Behavioral Support Frameworks

  • Predictive analytics for service needs

  • Context-aware tips based on time, location, and history

  • Chunking technical info into bite-sized answers

Provide data

For customers looking for information, provide it clearly and quickly. Make it easy for them to find what they need without digging.

If a driver wants details about their car—tire pressure, battery level, mileage, or maintenance history—share it in clean, digestible chunks. Avoid jargon. Prioritize clarity and relevance over complexity.

Good design doesn’t just look nice—it communicates well, too.

For Active Support Moments

  • Offer multiple contact methods (chat, phone, message)

  • Enable 24/7 live or automated help

  • Tailor suggestions using vehicle and user history

  • Follow up to ensure resolution and satisfaction

Helpful Guide

Tools that teach, remind, and empower.

Pattern Recognition and Memory
Offer predictive shortcuts. Know when I always preheat my car, and suggest it automatically.

Learning by Doing
Don’t give me a manual. Teach in context with small nudges and smart, visual explainers.

“You gotta be quick! You gotta be nimble!”
— Miles Finch, Children’s Book Visionary

Encourage and Reward Use
Give positive reinforcement when users form good habits. Track progress and share useful insights.

Be Joyful

Add the element of delight. Utility doesn’t have to be dull—it can be playful, expressive, and joyful. Celebrate simple moments. Surprise users with whimsical microinteractions. The goal is to make every tap, swipe, and transition feel like a moment worth enjoying.

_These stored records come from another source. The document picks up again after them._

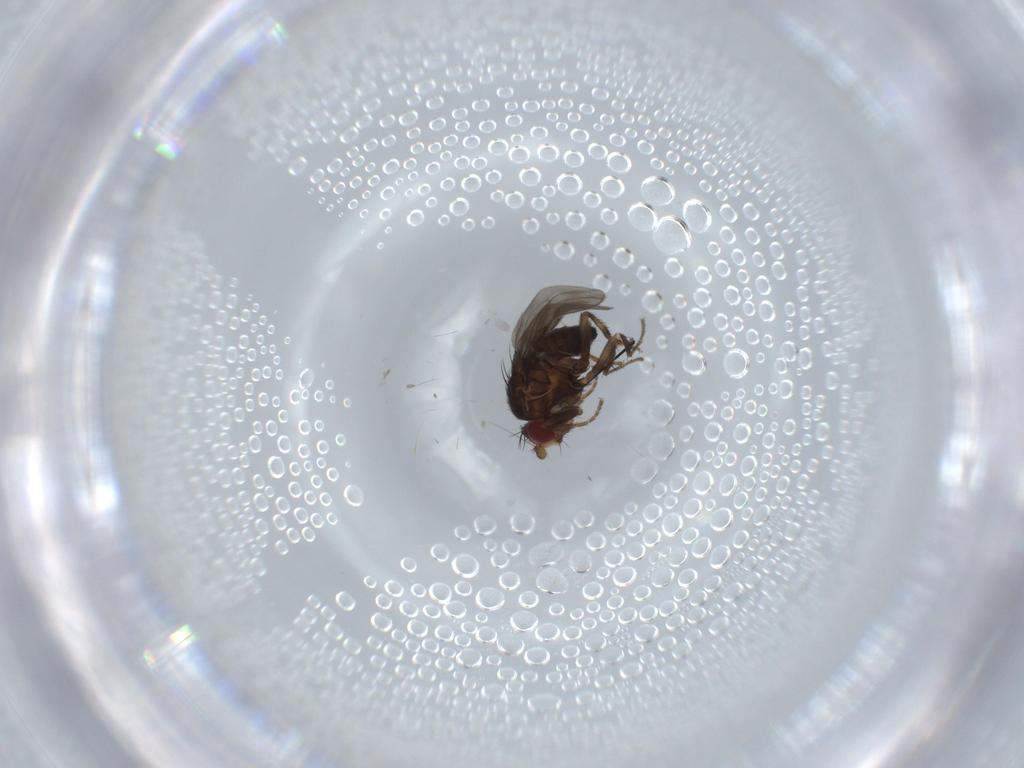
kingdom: Animalia
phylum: Arthropoda
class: Insecta
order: Diptera
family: Sphaeroceridae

Surprise and delight: Incorporate unexpected features, hidden easter eggs, or interactive animations that evoke wonder and excitement as users explore the app.

Nostalgia and personalization: Utilize familiar elements from users' past experiences to forge emotional connections. Include song lyrics tied to weather events or personalized details that evoke cherished memories.

Storytelling: Craft a narrative that guides the user's journey within the app, integrating emotional touchpoints that resonate with users and create a cohesive experience.

Social sharing and connection: Encourage users to share their experiences with friends and family, fostering a sense of community and connection through shared emotions and memories. Enable social sharing features and collaborative in-app experiences.

Gamification and rewards: Implement gamification elements and rewards, such as progress indicators, achievements, and personalized milestones, to evoke positive emotions and create a sense of accomplishment and enjoyment.

Vision Into Action

UX leadership means showing what’s possible—before it’s fully defined.

This wasn’t just an app concept—it was a catalyst. It realigned our thinking, clarified priorities, and sparked a better understanding of what customers actually need from a connected experience. As a UX leader, I believe in building the future before it’s fully defined. I use moments like this to inspire clarity, conversation, and direction across teams.

This is how I lead—with empathy, structure, and bold ideas rooted in real user behavior.